How to debug Squid ERR_DNS_FAIL

bd flag

I am managing a couple of web proxies running Squid 4.10 on Ubuntu 20.04LTS in several locations distributed worldwide. One of them has developed a nasty habit of occasionally failing to access a web page. The user receives instead an error page saying:

Hmmm... can't reach this page
It looks like the webpage at <URL> might be having issues,
or it may have moved permanently to a new web address.
ERR_TUNNEL_CONNECTION_FAILED

After adding %err_code/%err_detail to the end of the relevant logformat as recommended on this mailing list post, Squid access.log entries for the failing accesses look like this:

1635169354.239    171 10.72.1.103 NONE/503 0 CONNECT ad.360yield.com:443 - HIER_
NONE/- - ERR_DNS_FAIL/-

Squid status is NONE/503, and the error code and detail always ERR_DNS_FAIL/-. The timestamp, client IP address and requested URL vary of course.

Each occurrence of the problem affects a single FQDN or very small number of FQDNs, often all from the same organisation (eg. lm.licenses.adobe.com and cc-api-data.adobe.io, both from Adobe.) All other accesses continue to work normally. An occurrence lasts typically between five and ten minutes.
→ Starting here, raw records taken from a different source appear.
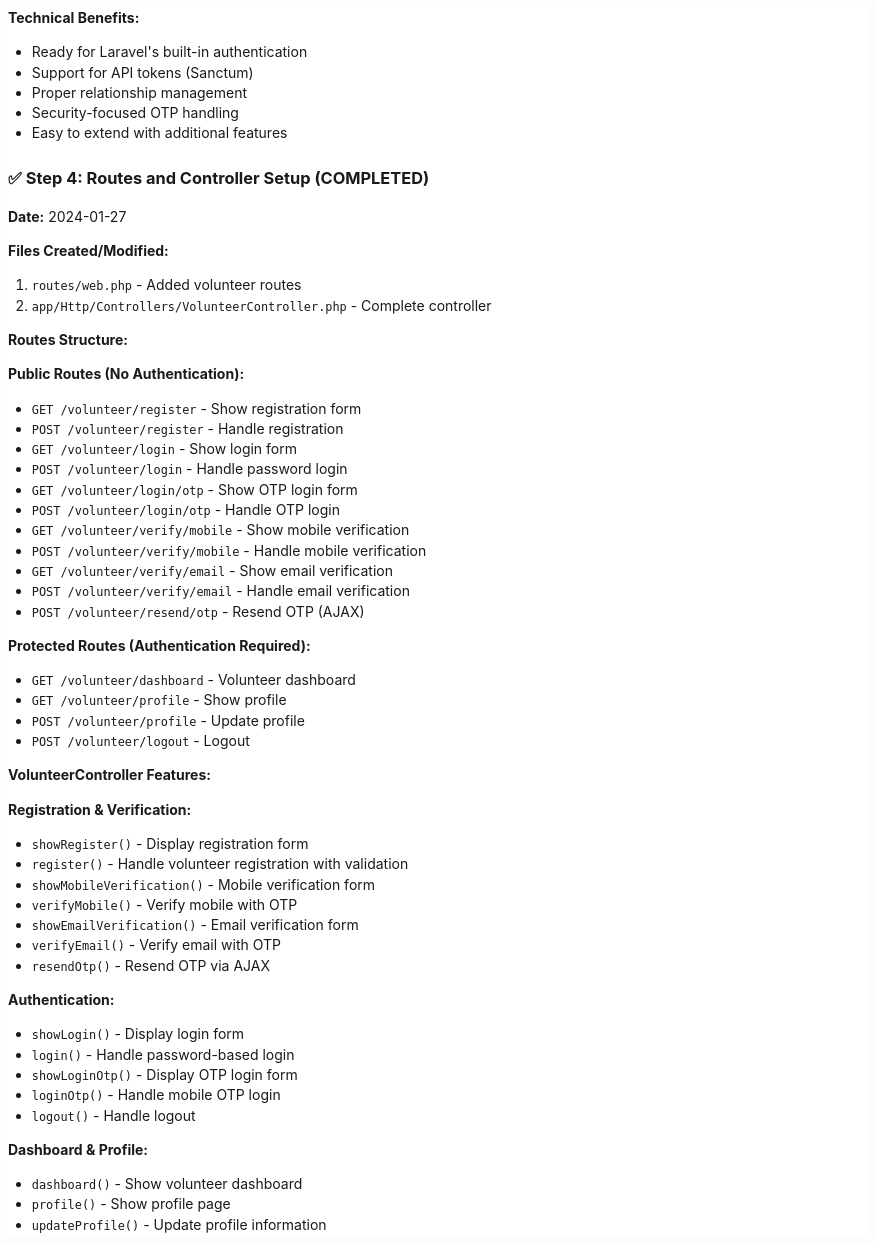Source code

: **Technical Benefits:**
- Ready for Laravel's built-in authentication
- Support for API tokens (Sanctum)
- Proper relationship management
- Security-focused OTP handling
- Easy to extend with additional features

### ✅ Step 4: Routes and Controller Setup (COMPLETED)
**Date:** 2024-01-27

**Files Created/Modified:**
1. `routes/web.php` - Added volunteer routes
2. `app/Http/Controllers/VolunteerController.php` - Complete controller

**Routes Structure:**

**Public Routes (No Authentication):**
- `GET /volunteer/register` - Show registration form
- `POST /volunteer/register` - Handle registration
- `GET /volunteer/login` - Show login form
- `POST /volunteer/login` - Handle password login
- `GET /volunteer/login/otp` - Show OTP login form
- `POST /volunteer/login/otp` - Handle OTP login
- `GET /volunteer/verify/mobile` - Show mobile verification
- `POST /volunteer/verify/mobile` - Handle mobile verification
- `GET /volunteer/verify/email` - Show email verification
- `POST /volunteer/verify/email` - Handle email verification
- `POST /volunteer/resend/otp` - Resend OTP (AJAX)

**Protected Routes (Authentication Required):**
- `GET /volunteer/dashboard` - Volunteer dashboard
- `GET /volunteer/profile` - Show profile
- `POST /volunteer/profile` - Update profile
- `POST /volunteer/logout` - Logout

**VolunteerController Features:**

**Registration & Verification:**
- `showRegister()` - Display registration form
- `register()` - Handle volunteer registration with validation
- `showMobileVerification()` - Mobile verification form
- `verifyMobile()` - Verify mobile with OTP
- `showEmailVerification()` - Email verification form
- `verifyEmail()` - Verify email with OTP
- `resendOtp()` - Resend OTP via AJAX

**Authentication:**
- `showLogin()` - Display login form
- `login()` - Handle password-based login
- `showLoginOtp()` - Display OTP login form
- `loginOtp()` - Handle mobile OTP login
- `logout()` - Handle logout

**Dashboard & Profile:**
- `dashboard()` - Show volunteer dashboard
- `profile()` - Show profile page
- `updateProfile()` - Update profile information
During that time all clients trying to access that FQDN are affected. Before and after that, the same FQDN works without a problem. There is no discernible regularity in the affected FQDNs.

Some of the occurrences are accompanied by a message like:

2021/10/25 15:42:34 kid1| ipcacheParse No Address records in response to 'ad.360yield.com'

in /var/log/squid/cache.log but in the majority of cases nothing is logged there.
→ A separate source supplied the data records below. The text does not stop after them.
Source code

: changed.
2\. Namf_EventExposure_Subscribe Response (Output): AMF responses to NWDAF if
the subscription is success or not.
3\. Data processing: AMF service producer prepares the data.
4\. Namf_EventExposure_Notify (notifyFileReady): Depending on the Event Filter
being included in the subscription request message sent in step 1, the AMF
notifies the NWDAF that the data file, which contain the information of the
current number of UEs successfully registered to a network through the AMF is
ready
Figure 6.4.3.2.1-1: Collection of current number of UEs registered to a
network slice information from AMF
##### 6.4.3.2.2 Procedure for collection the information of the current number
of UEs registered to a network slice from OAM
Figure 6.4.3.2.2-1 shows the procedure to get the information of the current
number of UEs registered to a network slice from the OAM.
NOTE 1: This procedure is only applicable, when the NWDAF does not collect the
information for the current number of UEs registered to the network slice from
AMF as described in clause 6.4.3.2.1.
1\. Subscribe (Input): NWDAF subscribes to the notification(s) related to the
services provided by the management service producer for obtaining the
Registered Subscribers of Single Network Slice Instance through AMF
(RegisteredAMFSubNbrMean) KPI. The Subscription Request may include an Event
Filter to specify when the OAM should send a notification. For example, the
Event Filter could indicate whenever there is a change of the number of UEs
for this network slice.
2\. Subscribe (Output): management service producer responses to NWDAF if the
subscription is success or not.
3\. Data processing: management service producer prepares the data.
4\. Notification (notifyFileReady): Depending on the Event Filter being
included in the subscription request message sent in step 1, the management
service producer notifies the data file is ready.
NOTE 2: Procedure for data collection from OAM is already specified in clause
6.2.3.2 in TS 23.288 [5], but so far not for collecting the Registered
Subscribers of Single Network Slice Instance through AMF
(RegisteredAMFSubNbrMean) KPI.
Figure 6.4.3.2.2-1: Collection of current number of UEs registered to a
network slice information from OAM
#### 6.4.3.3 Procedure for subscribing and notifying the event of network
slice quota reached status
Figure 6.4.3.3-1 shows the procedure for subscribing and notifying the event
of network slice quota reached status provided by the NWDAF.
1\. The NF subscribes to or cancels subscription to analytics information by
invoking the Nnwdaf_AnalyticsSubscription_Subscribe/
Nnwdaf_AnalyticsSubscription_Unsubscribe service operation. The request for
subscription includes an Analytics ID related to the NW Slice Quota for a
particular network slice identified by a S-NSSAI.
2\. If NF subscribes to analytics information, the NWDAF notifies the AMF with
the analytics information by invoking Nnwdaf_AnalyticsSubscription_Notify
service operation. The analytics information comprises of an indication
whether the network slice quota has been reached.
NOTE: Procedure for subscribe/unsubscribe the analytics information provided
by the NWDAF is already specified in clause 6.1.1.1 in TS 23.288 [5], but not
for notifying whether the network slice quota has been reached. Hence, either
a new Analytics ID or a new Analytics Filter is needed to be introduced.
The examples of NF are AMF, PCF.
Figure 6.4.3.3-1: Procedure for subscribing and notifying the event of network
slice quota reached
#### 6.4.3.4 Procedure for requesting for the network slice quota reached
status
How can I find out what goes wrong there?

Score:0
bd flag

Increasing the loglevel for DNS lookups to 6 by putting the directive

debug_options ALL,1 78,6

into /etc/squid/squid.conf makes Squid log to /var/log/squid/cache.log which nameserver was used for the failed queries, for example:

2021/10/26 16:16:43.088 kid1| 78,3| dns_internal.cc(1369) idnsRead: idnsRead: FD 17: received 32 bytes from 127.0.0.1:53
2021/10/26 16:16:43.088 kid1| 78,3| dns_internal.cc(1176) idnsGrokReply: idnsGrokReply: QID 0x376f, 0 answers

The failures can then be further investigated on that nameserver.

In my case, this pointed to a dnsmasq DNS proxy server running on the same machine. Enabling query logging on dnsmasq revealed that one of the four configured external nameservers was responsible for the failures. Queries that got sent to that nameserver failed, while queries sent to one the other three succeeded. So the solution was to drop the faulty external nameserver from the configuration.